今回のストは、現行委託業者2社の一部の従業員がつくる柏原委託清掃労組(自治労傘下)が実施した。
市が実施した不透明な入札に対する抗議申し入れが無視されたため、法にもとづいた手続きを経て実施されたもの。

事実誤認し業者を攻撃するI議員

ところが、I議員は浜浦クリーン1社が不当におこなったとストだと事実誤認。今後またいつストをするかわからないなどと、同社の業務を取りあげるべきとも取れる発言をした。しかし、前述の通り実際は2社の従業員でつくる労組が実施したのであり、朝日新聞など一般紙にも明記されている。
I議員は、ただの無知か、それとも故意のウソか、いずれにせよ労働者の権利を否定する非常識な発言だ。また、Y・A議員もそれに同調し「業務を怠った浜浦クリーンには厳重な行政処分をすべき」などと発言。
Y・A議員は、岡本泰明市長にべったりの若手女性議員で、父親も岡本市長の後援会有力者。

スト原因つくった張本人、Y・A議員

数年にわたって「ゴミ収集を委託から入札にするべき」と主張し続け、昨年それを実現。その結果、Y・Aの親や親族が経営する同族業者が入札対象地域の半数近くも落札したのだ。今回のストは、この不正入札疑惑に対する抗議であるため、いわばY・A議員はストの原因をつくった張本人とも言えるわけだ。

「よっぽどのこと」市民の声

Y・A議員と親族業者、そして岡本市長との関係に象徴されるように、権力者にすり寄る議員や業者が甘い汁を吸ってきたのが柏原市の汚職体質だ。柏原市民でもある組合員のストは、このことへの市民としての抗議という側面もある。そのため、今回のストに理解を示し委託業者を激励する市民も少なくなかった。
市民に愛されて適正に業務をおこなってきた委託業者から、突然職を奪う非道は許されることではない。

コラム

委託清掃労組が、ゴミ収集のストをおこなった1月6日は、雪が舞うほどの寒い日でした。
約50年前、その頃は市が直営で収集していたのが手が回らなくなり、当時の浜浦清掃がお手伝いするようになったのが民間委託の始まりだと聞いています。
以来、厳しい市の指導を受けながらも黙々とやってきたんです。
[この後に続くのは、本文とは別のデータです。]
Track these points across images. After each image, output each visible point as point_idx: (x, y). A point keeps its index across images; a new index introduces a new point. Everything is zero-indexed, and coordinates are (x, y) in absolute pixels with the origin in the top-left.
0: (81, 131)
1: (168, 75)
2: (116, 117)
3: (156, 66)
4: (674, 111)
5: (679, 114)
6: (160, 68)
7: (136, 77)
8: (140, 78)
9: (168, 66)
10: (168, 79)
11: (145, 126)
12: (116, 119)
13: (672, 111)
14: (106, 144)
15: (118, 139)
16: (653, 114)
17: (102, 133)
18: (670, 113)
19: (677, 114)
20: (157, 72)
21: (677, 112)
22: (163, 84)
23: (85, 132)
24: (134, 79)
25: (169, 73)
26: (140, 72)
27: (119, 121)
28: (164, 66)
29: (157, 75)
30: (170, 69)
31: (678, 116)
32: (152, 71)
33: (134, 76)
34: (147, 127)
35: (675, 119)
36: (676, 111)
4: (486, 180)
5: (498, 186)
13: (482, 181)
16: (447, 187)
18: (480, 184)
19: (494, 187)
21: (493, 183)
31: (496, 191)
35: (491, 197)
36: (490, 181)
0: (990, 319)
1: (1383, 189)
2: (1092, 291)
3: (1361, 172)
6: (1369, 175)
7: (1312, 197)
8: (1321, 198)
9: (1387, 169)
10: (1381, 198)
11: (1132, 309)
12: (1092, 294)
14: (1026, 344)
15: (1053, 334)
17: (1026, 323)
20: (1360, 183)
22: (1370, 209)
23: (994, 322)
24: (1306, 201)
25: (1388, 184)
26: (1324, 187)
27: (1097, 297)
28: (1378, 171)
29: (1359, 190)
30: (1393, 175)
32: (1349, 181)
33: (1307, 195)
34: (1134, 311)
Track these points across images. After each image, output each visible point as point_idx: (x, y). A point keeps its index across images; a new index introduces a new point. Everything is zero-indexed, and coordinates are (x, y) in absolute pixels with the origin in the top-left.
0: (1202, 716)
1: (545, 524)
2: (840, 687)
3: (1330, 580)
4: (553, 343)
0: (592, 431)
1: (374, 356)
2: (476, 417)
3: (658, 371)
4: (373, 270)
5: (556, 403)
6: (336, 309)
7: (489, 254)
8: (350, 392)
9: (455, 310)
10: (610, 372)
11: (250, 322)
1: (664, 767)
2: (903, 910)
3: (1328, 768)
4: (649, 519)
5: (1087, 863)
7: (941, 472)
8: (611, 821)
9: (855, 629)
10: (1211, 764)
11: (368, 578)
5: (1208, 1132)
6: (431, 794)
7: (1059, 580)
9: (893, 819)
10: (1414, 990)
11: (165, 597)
先代社長であった夫も私も、ストなんていう発想すらありませんでした。今回のストは、私もとても残念な思いです。
ストの場合は市の職員さんが代わって収集することになっています。こんな寒い日に慣れない作業、気の毒だなと思っていました。案の定、夕方までかかって大変だったようです。
翌日、こんな電話をもらったんです。ゴミ回収にかり出された市の職員さんからでした。「自分でやってみて、ゴミ回収の従業員さんたちの大変さが、よくわかりました。寒い日も、暑い日も時間通りにきちんと回収されてること、もっと感謝せなあかんと思いました」。
電話を切った後も、じーんとした温かさが残るその言葉に私こそ感謝でした。